---------- Fragmento citado ----------

“He aquí mi siervo”
(Isaías 42:1).
La palabra “siervo” en el original es la palabra
“doulos” que quiere decir: “esclavo”. La definición de esclavo es: “Persona que
carece de voluntad y libertad propia, por estar sometida de forma absoluta a
otra persona”.
Luego, un siervo de Dios tenemos qué definirlo
obligatoriamente de la siguiente forma: “Persona que carece de voluntad y
libertad propia, por estar sometida de forma absoluta a Dios”. Es por ello, que
sostenemos muy firmemente que “nadie” debiera hacerse de un cargo eclesiástico
sin el “llamamiento” de Dios, pues NO podrá cumplir con éste primer y principal
requisito. No señalaremos a nadie ni estaremos juzgando a nadie, simplemente,
expondremos las cualidades del “verdadero siervo de Dios” según las escrituras,
cada quien forme su propio juicio. Así, el “siervo de Dios” por excelencia fue
nuestro Señor Jesucristo, veamos sus cualidades, virtudes y circunstancias: (Cualidades)

----------

■ Conjunto de tareas
a. Transcribe del fragmento sobre el siervo de Dios el tramo comprendido entre "Luego, un siervo" y "y circunstancias: (Cualidades)", ambos incluidos.
b. Prolonga, por favor, el fragmento sobre el siervo de Dios a partir de donde termina.

---------- Información proporcionada ----------

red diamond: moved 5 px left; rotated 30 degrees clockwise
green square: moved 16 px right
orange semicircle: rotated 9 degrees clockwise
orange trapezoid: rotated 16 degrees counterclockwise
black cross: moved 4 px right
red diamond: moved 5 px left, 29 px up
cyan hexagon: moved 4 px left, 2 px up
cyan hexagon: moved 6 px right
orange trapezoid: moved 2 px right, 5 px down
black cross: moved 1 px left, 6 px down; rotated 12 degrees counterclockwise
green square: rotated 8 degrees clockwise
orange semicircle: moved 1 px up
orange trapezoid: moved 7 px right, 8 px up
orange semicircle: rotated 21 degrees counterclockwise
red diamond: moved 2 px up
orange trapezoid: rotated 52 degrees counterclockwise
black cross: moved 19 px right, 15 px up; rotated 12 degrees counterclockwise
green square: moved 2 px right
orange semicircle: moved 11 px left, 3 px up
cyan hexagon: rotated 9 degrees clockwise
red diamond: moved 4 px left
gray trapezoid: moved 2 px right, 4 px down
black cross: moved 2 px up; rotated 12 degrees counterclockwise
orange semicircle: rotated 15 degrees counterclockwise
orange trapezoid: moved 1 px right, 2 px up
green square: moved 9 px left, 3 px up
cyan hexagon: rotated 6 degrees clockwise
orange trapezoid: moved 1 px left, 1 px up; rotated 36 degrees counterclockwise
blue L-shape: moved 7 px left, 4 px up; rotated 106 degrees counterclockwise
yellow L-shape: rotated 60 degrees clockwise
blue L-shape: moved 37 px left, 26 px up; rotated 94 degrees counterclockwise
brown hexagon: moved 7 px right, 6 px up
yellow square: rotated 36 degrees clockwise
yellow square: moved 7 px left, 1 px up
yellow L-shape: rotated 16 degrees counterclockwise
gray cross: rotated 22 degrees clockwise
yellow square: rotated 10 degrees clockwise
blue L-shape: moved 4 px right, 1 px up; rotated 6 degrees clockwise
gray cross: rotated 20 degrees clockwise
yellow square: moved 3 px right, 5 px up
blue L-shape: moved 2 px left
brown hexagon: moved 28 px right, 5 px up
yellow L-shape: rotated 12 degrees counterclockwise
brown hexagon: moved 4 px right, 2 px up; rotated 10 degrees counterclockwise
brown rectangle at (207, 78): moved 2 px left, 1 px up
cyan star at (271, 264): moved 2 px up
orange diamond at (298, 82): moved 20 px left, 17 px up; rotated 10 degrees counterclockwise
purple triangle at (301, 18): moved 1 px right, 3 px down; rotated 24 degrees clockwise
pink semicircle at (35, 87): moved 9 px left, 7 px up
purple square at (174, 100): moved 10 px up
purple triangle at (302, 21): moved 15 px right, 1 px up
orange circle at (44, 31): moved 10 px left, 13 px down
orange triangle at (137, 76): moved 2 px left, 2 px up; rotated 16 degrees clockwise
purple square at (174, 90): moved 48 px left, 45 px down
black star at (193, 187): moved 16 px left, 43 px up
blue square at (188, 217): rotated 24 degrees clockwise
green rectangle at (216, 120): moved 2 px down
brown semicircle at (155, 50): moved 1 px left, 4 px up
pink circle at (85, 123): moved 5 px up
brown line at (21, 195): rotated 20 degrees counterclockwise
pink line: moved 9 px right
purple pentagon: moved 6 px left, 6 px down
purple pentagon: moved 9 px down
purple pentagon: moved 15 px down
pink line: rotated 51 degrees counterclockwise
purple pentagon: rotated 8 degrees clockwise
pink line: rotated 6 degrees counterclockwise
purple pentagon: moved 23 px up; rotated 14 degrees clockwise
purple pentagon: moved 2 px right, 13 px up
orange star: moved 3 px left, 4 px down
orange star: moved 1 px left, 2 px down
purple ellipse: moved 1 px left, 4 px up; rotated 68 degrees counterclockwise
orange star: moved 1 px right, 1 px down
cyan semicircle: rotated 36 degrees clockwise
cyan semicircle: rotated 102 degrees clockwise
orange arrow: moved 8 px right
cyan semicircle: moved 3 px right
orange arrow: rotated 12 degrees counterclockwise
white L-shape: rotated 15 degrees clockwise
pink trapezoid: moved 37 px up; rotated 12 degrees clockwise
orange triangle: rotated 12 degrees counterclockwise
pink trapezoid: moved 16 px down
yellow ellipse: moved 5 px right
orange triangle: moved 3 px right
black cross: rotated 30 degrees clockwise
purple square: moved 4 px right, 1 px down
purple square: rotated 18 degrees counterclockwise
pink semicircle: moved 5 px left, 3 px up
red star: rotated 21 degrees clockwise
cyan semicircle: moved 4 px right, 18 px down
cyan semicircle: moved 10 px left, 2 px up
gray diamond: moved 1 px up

----------

■ Resultados por tarea
a.
Luego, un siervo de Dios tenemos qué definirlo
obligatoriamente de la siguiente forma: “Persona que carece de voluntad y
libertad propia, por estar sometida de forma absoluta a Dios”. Es por ello, que
sostenemos muy firmemente que “nadie” debiera hacerse de un cargo eclesiástico
sin el “llamamiento” de Dios, pues NO podrá cumplir con éste primer y principal
requisito. No señalaremos a nadie ni estaremos juzgando a nadie, simplemente,
expondremos las cualidades del “verdadero siervo de Dios” según las escrituras,
cada quien forme su propio juicio. Así, el “siervo de Dios” por excelencia fue
nuestro Señor Jesucristo, veamos sus cualidades, virtudes y circunstancias: (Cualidades)

b.
1- Es “escogido” por Dios (Isaías 42:1). No es alguien que se autonombra para
el cargo; no es una persona que decide por sí misma y que dice: “Yo me ofrezco”;
tampoco es alguien nombrado por “necesidad”. 2- Es alguien que vive con
“contentamiento” por ello es “obediente” al cien por ciento (Isaías 42:1). Es
también por éste contentamiento que respeta, vive e instruye bajo las leyes y
las normas de Dios, no llega al ministerio a “implantar” sus normas y a “crear”
sus propias leyes por caprichos o necesidades personales (Isaías 58:1-7).
Señor: Danos un honesto celo por tu casa.